• _EXERCISE DESCRIPTION_: Please restate the small business tax passage below from "Proceeds 80 000" up to and including "20%) (90 000)", swapping "year of assessment" for "tax year" throughout.

• _SELECTED TEXT_:
[Start]
Section 8(4)(eB) recoupment: R220 000 × 50% 110 000
Capital gain: R
Under paragraph 13(1)(c) the time of disposal is when the full
compensation for the destruction of the truck was received from the
insurer, that is, during the 2018 year of assessment.
Amount received or accrued 300 000
Less: Recoupment [paragraph 35(3)(a)] (220 000)
Proceeds 80 000
Base cost 400 000
Less: Previous allowances [paragraph 20(3)(a)(i)] (320 000)
80 000
Therefore, the capital gain is (R80 000 – R80 000) Nil
2019 year of assessment
Section 12E(1A)(b) deduction (R450 000 × 30%) (135 000)
Section 8(4)(eB) recoupment (R220 000 × 30%) 66 000
2020 year of assessment
Section 12E(1A)(b) deduction (R450 000 × 20%) (90 000)
Section 8(4)(eB) recoupment (R220 000 × 20%) 44 000
6. Loss on disposal of depreciable assets [section 11(o)]
An SBC that realises a loss on the alienation, loss or destruction of specified assets
may elect to claim a deduction under section 11(o). The amount of the loss allowable
against income is equal to the amount by which the cost of the specified asset
exceeds a) the amount received or accrued for the alienation, loss or destruction of
the asset and b) the total of all deductions previously allowed or deemed to have
been allowed on that asset.
[End]
• _GIVEN INFORMATION_:
[Start]
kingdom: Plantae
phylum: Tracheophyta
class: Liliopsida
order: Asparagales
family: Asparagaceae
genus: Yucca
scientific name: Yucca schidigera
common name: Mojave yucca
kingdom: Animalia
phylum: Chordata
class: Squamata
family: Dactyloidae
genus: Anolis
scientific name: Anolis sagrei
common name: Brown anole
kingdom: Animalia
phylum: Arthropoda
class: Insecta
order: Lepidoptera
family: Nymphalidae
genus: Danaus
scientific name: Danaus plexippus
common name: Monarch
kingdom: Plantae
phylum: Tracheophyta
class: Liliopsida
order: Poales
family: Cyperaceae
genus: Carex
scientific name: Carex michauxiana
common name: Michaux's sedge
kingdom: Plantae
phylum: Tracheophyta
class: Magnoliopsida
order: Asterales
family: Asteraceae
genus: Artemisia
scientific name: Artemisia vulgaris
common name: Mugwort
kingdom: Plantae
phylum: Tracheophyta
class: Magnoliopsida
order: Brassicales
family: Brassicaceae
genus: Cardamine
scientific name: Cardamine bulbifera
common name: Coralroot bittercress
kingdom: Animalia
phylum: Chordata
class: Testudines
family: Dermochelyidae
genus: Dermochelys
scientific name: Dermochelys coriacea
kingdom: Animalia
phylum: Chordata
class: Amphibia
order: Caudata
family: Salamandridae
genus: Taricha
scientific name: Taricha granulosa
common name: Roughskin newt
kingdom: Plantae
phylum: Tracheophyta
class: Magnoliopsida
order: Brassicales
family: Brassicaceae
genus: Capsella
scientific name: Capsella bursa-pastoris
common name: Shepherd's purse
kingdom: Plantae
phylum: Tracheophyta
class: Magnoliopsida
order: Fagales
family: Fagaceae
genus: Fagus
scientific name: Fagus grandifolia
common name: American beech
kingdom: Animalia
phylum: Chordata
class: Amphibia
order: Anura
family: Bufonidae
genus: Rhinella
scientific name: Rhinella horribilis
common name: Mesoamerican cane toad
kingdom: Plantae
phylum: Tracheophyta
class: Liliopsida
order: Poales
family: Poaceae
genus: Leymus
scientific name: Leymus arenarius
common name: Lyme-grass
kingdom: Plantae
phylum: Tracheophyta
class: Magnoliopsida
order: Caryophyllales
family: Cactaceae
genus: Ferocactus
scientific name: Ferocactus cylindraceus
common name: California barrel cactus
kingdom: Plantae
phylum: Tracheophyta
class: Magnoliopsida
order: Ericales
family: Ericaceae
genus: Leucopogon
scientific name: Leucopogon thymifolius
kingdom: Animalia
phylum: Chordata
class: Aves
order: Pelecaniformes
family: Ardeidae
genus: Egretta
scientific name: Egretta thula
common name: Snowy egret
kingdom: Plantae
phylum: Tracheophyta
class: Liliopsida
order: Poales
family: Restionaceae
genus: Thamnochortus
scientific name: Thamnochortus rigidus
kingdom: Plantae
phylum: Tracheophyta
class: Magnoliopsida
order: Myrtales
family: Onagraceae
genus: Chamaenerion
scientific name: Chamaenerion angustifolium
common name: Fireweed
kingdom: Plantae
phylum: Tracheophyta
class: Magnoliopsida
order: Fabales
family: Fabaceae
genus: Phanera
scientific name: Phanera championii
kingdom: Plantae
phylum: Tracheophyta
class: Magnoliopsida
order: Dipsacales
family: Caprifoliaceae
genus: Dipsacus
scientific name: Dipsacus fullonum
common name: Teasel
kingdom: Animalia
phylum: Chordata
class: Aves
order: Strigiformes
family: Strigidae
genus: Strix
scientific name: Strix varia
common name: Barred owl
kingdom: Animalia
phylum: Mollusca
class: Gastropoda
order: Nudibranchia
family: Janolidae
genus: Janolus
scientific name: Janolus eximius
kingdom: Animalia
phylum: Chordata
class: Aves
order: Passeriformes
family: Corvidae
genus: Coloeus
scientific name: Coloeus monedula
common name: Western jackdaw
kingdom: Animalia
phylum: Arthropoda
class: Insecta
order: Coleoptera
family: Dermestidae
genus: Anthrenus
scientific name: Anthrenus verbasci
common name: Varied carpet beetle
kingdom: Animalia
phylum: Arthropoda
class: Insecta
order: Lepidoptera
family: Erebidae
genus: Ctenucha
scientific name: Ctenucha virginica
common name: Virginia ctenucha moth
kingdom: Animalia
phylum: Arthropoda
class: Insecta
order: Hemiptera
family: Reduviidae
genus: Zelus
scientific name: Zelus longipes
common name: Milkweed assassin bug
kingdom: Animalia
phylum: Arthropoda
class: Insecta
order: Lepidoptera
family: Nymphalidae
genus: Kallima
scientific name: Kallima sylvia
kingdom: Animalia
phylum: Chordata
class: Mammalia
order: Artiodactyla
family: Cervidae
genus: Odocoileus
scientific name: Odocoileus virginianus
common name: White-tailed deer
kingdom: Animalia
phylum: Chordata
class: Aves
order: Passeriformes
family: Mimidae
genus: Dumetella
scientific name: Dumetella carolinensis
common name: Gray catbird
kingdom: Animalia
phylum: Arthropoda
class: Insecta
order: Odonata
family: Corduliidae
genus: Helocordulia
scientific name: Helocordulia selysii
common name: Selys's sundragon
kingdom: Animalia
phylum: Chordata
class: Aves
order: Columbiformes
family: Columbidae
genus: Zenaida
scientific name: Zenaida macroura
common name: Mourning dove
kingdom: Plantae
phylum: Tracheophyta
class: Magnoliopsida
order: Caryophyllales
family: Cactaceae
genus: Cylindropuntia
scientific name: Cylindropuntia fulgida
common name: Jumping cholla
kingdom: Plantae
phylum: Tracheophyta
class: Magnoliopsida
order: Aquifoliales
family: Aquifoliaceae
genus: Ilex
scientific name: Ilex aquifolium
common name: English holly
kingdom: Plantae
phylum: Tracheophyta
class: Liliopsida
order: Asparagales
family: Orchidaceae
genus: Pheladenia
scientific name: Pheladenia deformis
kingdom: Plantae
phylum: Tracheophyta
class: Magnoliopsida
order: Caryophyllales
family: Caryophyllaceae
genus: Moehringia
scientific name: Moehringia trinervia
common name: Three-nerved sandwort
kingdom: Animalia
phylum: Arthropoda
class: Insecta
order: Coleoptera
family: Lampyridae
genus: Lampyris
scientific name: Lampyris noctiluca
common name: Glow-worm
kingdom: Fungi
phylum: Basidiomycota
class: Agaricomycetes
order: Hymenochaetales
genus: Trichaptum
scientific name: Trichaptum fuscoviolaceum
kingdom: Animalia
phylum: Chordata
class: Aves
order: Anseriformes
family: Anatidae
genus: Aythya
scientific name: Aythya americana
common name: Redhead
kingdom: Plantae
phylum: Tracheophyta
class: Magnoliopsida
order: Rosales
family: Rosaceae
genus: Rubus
[End]
• _TASK ANSWER_:
Proceeds 80 000
Base cost 400 000
Less: Previous allowances [paragraph 20(3)(a)(i)] (320 000)
80 000
Therefore, the capital gain is (R80 000 – R80 000) Nil
2019 tax year
Section 12E(1A)(b) deduction (R450 000 × 30%) (135 000)
Section 8(4)(eB) recoupment (R220 000 × 30%) 66 000
2020 tax year
Section 12E(1A)(b) deduction (R450 000 × 20%) (90 000)